A recent study conducted by Humana and the University of Pennsylvania may help to shed light on at least one dimension of this challenge. But first, it’s important to review why so many patients today remain nonadherent.
What causes nonadherence?
There are many, varied reasons why patients might not be taking their medication as prescribed. Here are three reasons for nonadherence:
Cost barriers. Sometimes, they can’t afford it. According to the CDC, “Some adults offset the cost of prescription drugs by reducing the dosage and frequency of the recommended pharmacotherapy.” These patients take their medication less frequently than recommended in order to make their prescription last longer and save them money.
Negative beliefs. Others hold negative beliefs about their medication. Negative beliefs could encompass thoughts that the patients’ doctor does not understand them, fear of becoming dependent on the medication, and thinking that their medication is ineffective, or that taking it could disrupt their life. Whether caused by negative beliefs, issues with cost, or simply forgetting to take the medication, nonadherence affects more than just a small group of people—in fact, some research estimates that up to 50% of patients are medication nonadherent.
Behavioral economics. While we may be aware of some of the specific reasons why patients are not taking their medication as prescribed, we can take this a level deeper by exploring the field of behavioral economics. This can be described as “A theory stating that there are important psychological and behavioral variables involved in the economic decisions of consumers or countries.”

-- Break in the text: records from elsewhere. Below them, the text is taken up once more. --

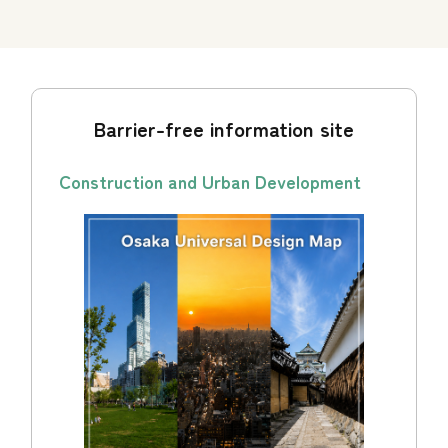
Barrier-free information site
Construction and Urban Development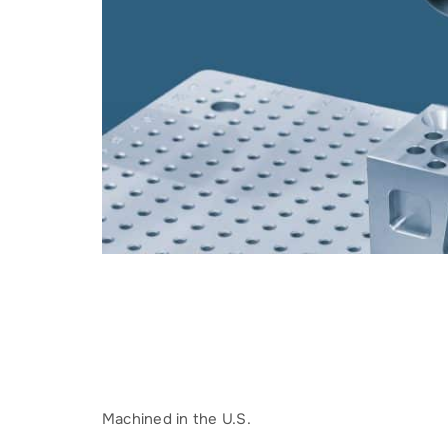
Machined in the U.S.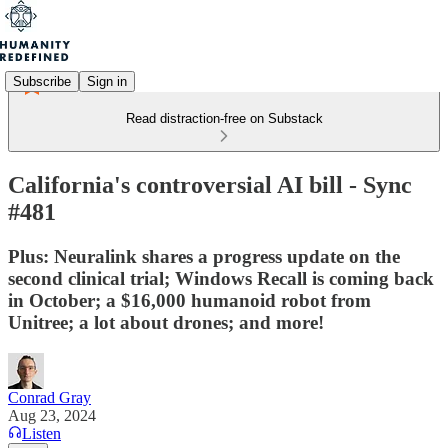
Subscribe
Sign in
Read distraction-free on Substack
California's controversial AI bill - Sync
#481
Plus: Neuralink shares a progress update on the
second clinical trial; Windows Recall is coming back
in October; a $16,000 humanoid robot from
Unitree; a lot about drones; and more!
Conrad Gray
Aug 23, 2024
Listen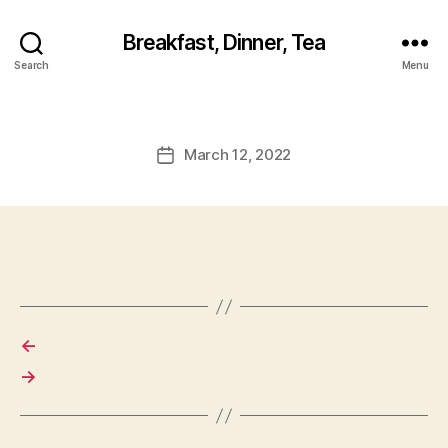
Breakfast, Dinner, Tea
Search
Menu
March 12, 2022
Post
date
←
→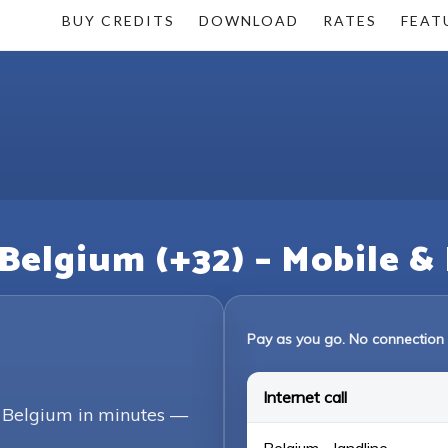
BUY CREDITS
DOWNLOAD
RATES
FEAT
 Belgium (+32) – Mobile &
Pay as you go. No connection 
Internet call
g Belgium in minutes —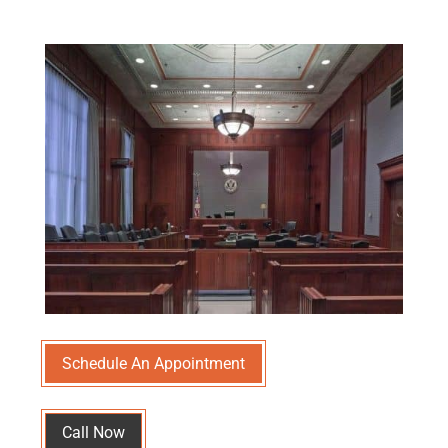
Schedule An Appointment
Call Now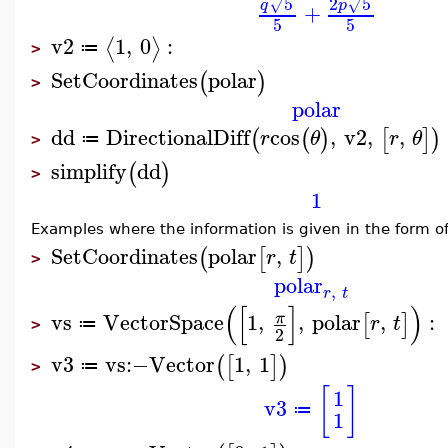
2
5
5
√
√
p
q
+
5
5
v2
1
,
0
:
⟨
⟩
≔
>
SetCoordinates
polar
(
)
>
polar
dd
DirectionalDiff
cos
,
v2
,
,
(
(
)
[
]
)
r
θ
r
θ
≔
>
simplify
dd
(
)
>
1
Examples where the information is given in the form o
SetCoordinates
polar
,
(
[
]
)
r
t
>
polar
,
r
t
(
[
]
)
vs
VectorSpace
1
,
,
polar
,
:
π
[
]
r
t
≔
>
2
v3
vs
:−
Vector
1
,
1
(
[
]
)
≔
>
[
]
1
v3
≔
1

Put simply, people often take actions or make decisions that conflict with their long-term interests—for example, skipping a gym session, eating pizza for lunch instead of a salad, texting while driving, or not taking their medication as prescribed. Through behavioral economics, we can consider these psychological and emotional factors and help guide patients to better outcomes. Understanding behavioral economics also helps us create solutions that make it easier for people to take their medication when and how they’re supposed to.